REQUIRED TASKS >>
• A. In the introduction to the Golem task model, what two components make up any VM-based Golem application?
• B. Retype the introduction to the Golem task model between "Introduction to the" and "the provider nodes.", inclusive.
• C. According to the introduction to the Golem task model, why doesn't the number of fragments need to depend on the number of provider nodes?

PROVIDED PASSAGE >>
Introduction to the task model
Overview of a typical Golem task application
First, you need to think about your computational problem in terms of parallel execution. Let's visualize your computational problem:

Next, you need to find a way to divide the whole problem into fragments. Each fragment is a distinct part of the whole and may be processed by a different provider, independently from other fragments:

In order to proceed further, you'll be required to design your app in such a way that it's able to:
- 1.Translate the problem fragments into input and output files the processing of which can be performed independently on each of the provider nodes.
- 2.Combine the individual outputs into the final solution of the problem at hand.
It's worth noting here that the number of fragments does not necessarily need to depend on the number of provider nodes commissioned to perform our tasks. The high-level API will spawn activities on multiple providers as long as there are providers willing to fulfill our demand and up to the number of said fragments or up to the limit specified by
max_workers
parameter of execute_tasks
(Python) / submit
(JS).If the eventual number of fragments is higher than the number of workers, the API will take care of distributing those fragments against the available nodes in an optimal way.
When it comes to the implementation itself, any VM-based application for Golem is made up of two components:
- 1.a Docker image that will run as a container on providers.
- 2.a requestor agent - a piece of Python / JavaScript / TypeScript code that will execute the problem-dividing logic, orchestrate the execution on providers, and finally combine the output files to get the result for the whole problem.
Now you know what a Golem VM application is and how it works.

(Records excerpted from a collection)
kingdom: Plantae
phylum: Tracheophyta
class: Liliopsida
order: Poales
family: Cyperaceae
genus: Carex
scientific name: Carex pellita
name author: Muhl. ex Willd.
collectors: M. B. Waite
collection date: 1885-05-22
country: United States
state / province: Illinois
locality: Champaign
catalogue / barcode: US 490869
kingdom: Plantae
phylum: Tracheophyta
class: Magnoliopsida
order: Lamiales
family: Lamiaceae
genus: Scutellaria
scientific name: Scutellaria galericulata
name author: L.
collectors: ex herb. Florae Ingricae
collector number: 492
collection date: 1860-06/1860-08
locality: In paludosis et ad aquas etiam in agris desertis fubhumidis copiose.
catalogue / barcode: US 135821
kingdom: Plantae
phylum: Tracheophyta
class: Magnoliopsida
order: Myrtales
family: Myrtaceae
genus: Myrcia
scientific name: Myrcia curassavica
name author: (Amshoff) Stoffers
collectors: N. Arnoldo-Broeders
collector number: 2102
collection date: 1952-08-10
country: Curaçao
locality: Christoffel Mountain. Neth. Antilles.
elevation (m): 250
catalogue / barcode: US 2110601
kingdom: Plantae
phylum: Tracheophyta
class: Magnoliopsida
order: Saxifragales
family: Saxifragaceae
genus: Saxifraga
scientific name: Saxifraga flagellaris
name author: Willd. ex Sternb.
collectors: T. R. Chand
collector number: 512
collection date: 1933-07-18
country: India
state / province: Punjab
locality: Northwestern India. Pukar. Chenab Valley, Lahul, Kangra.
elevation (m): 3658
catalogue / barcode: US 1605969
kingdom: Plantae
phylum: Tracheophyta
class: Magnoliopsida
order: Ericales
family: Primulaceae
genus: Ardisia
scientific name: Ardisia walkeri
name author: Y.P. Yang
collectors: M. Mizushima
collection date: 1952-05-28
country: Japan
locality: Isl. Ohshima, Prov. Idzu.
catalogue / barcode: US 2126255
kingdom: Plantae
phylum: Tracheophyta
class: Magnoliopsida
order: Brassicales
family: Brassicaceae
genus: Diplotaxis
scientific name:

EXPECTED RESULTS >>
• A. A Docker image that runs as a container on providers, and a requestor agent written in Python, JavaScript, or TypeScript.

• B.
Introduction to the task model
Overview of a typical Golem task application
First, you need to think about your computational problem in terms of parallel execution. Let's visualize your computational problem:

Next, you need to find a way to divide the whole problem into fragments. Each fragment is a distinct part of the whole and may be processed by a different provider, independently from other fragments:

In order to proceed further, you'll be required to design your app in such a way that it's able to:
- 1.Translate the problem fragments into input and output files the processing of which can be performed independently on each of the provider nodes.

• C. The high-level API spawns activities on as many willing providers as are available, up to the number of fragments or the limit set by the max_workers parameter. If there are more fragments than workers, the API distributes the fragments among the available nodes in an optimal way.